Sally Ride, first American woman in space, survived by female partner
The first female American in space, Sally Ride, has died at age 61, being survived by her lesbian partner.
Sally Ride died yesterday after a seventeen-month battle with pancreatic cancer and it is only following her death that the 27-year relationship has been made public.
Ms Ride entered space on the Challenger shuttle in June 1983 becoming the first American woman, and youngest-ever American, to do so. Two Soviet female astronauts had already flown missions.
She said afterwards she was “sure it was the most fun I’ll ever have in my life.”
A statement on her website said she “lived her life to the fullest, with boundless energy, curiosity, intelligence, passion, joy, and love.

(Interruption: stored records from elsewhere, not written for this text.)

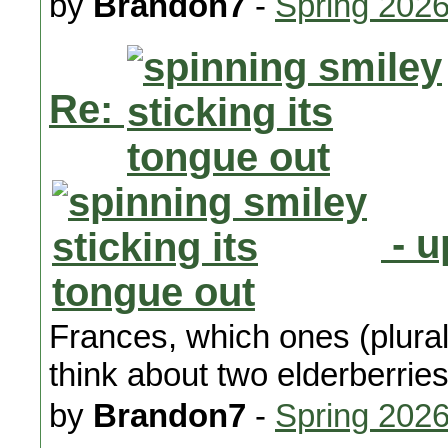
by
Brandon7
-
Spring 202
Re:
- u
Frances, which ones (plura
think about two elderberries
by
Brandon7
-
Spring 202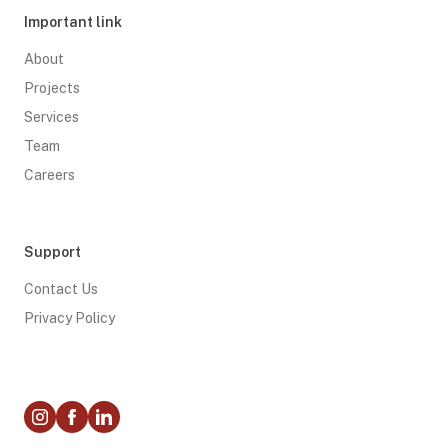
Important link
About
Projects
Services
Team
Careers
Support
Contact Us
Privacy Policy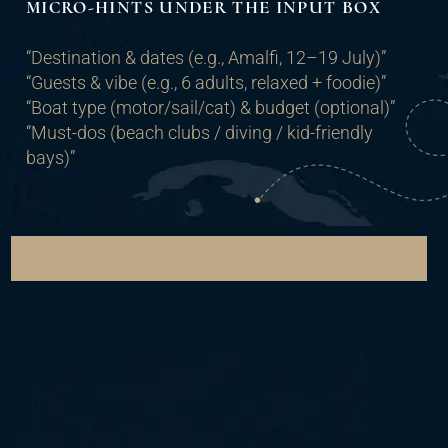
MICRO-HINTS UNDER THE INPUT BOX
“Destination & dates (e.g., Amalfi, 12–19 July)”
“Guests & vibe (e.g., 6 adults, relaxed + foodie)”
“Boat type (motor/sail/cat) & budget (optional)”
“Must-dos (beach clubs / diving / kid-friendly
bays)”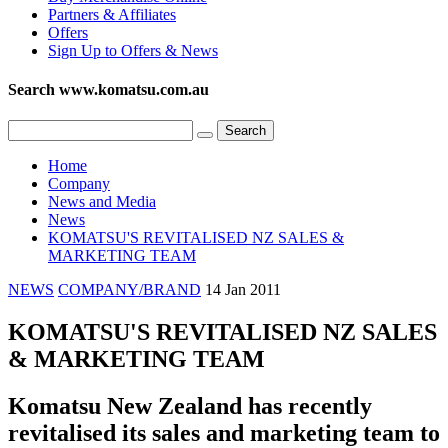
Partners & Affiliates
Offers
Sign Up to Offers & News
Search www.komatsu.com.au
Home
Company
News and Media
News
KOMATSU'S REVITALISED NZ SALES &
MARKETING TEAM
NEWS
COMPANY/BRAND
14 Jan 2011
KOMATSU'S REVITALISED NZ SALES
& MARKETING TEAM
Komatsu New Zealand has recently
revitalised its sales and marketing team to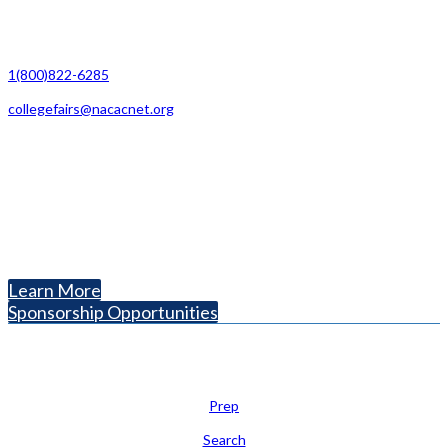
Contact Us
1(800)822-6285
collegefairs@nacacnet.org
National Association for College Admission Counseling
1050 North Highland Street, Suite 400
Arlington, VA 22201
The National College Fair Program
Helping students explore college options.
Learn More
Sponsorship Opportunities
Learn
Prep
Search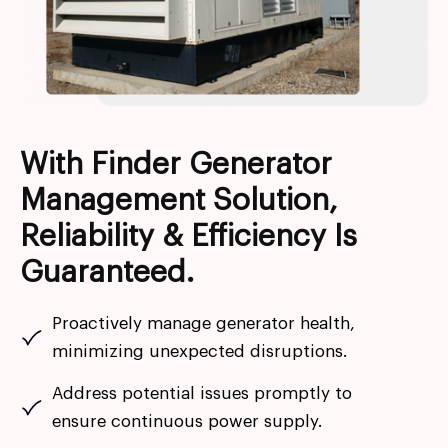
With Finder Generator
Management Solution,
Reliability & Efficiency Is
Guaranteed.
Proactively manage generator health,
minimizing unexpected disruptions.
Address potential issues promptly to
ensure continuous power supply.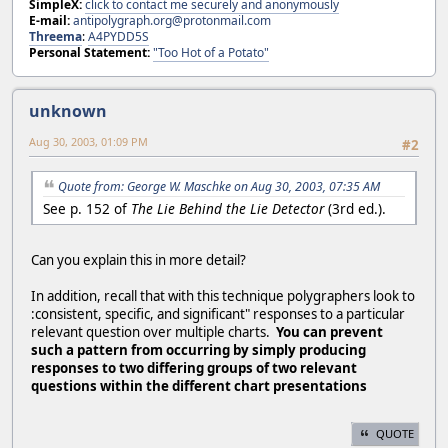
SimpleX:
click to contact me securely and anonymously
E-mail:
antipolygraph.org@protonmail.com
Threema
:
A4PYDD5S
Personal Statement:
"Too Hot of a Potato"
unknown
Aug 30, 2003, 01:09 PM
#2
Quote from: George W. Maschke on Aug 30, 2003, 07:35 AM
See p. 152 of
The Lie Behind the Lie Detector
(3rd ed.).
Can you explain this in more detail?
In addition, recall that with this technique polygraphers look to
:consistent, specific, and significant" responses to a particular
relevant question over multiple charts.
You can prevent
such a pattern from occurring by simply producing
responses to two differing groups of two relevant
questions within the different chart presentations
QUOTE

Her integrity was absolute; her spirit was immeasurable; her approach to life was fearless.”
In 1982, she married astronaut Steve Hawley. Their marriage ended in divorce five years later.
For the first time, it has been revealed she had been in a relationship with Tam O’Shaughnessy, whom she had known since their childhood in California.

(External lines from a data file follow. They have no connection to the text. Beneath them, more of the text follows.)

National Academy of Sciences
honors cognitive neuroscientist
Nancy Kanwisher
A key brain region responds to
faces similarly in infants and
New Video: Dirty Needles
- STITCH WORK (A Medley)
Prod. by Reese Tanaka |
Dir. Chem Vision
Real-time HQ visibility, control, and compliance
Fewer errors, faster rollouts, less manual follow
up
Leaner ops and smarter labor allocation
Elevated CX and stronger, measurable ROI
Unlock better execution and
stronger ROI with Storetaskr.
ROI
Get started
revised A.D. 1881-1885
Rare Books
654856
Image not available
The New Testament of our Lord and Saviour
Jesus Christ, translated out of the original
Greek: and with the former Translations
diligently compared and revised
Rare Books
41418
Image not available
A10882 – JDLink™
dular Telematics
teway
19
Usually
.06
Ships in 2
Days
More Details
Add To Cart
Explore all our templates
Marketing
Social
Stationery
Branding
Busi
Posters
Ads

The pair wrote a series of children’s books together designed to promote interest in science among younger generations.
Ms O’Shaughnessy is the Chief Operating Officer and Executive Vice President for Content of Sally Ride Science, a company founded to develop science teaching materials for primary and secondary school children in the US.
US President Barack Obama was “deeply saddened” to hear of Ride’s death.
He said: “As the first American woman to travel into space, Sally was a national hero and a powerful role model.”
Ms Ride died on Monday in La Jolla, California.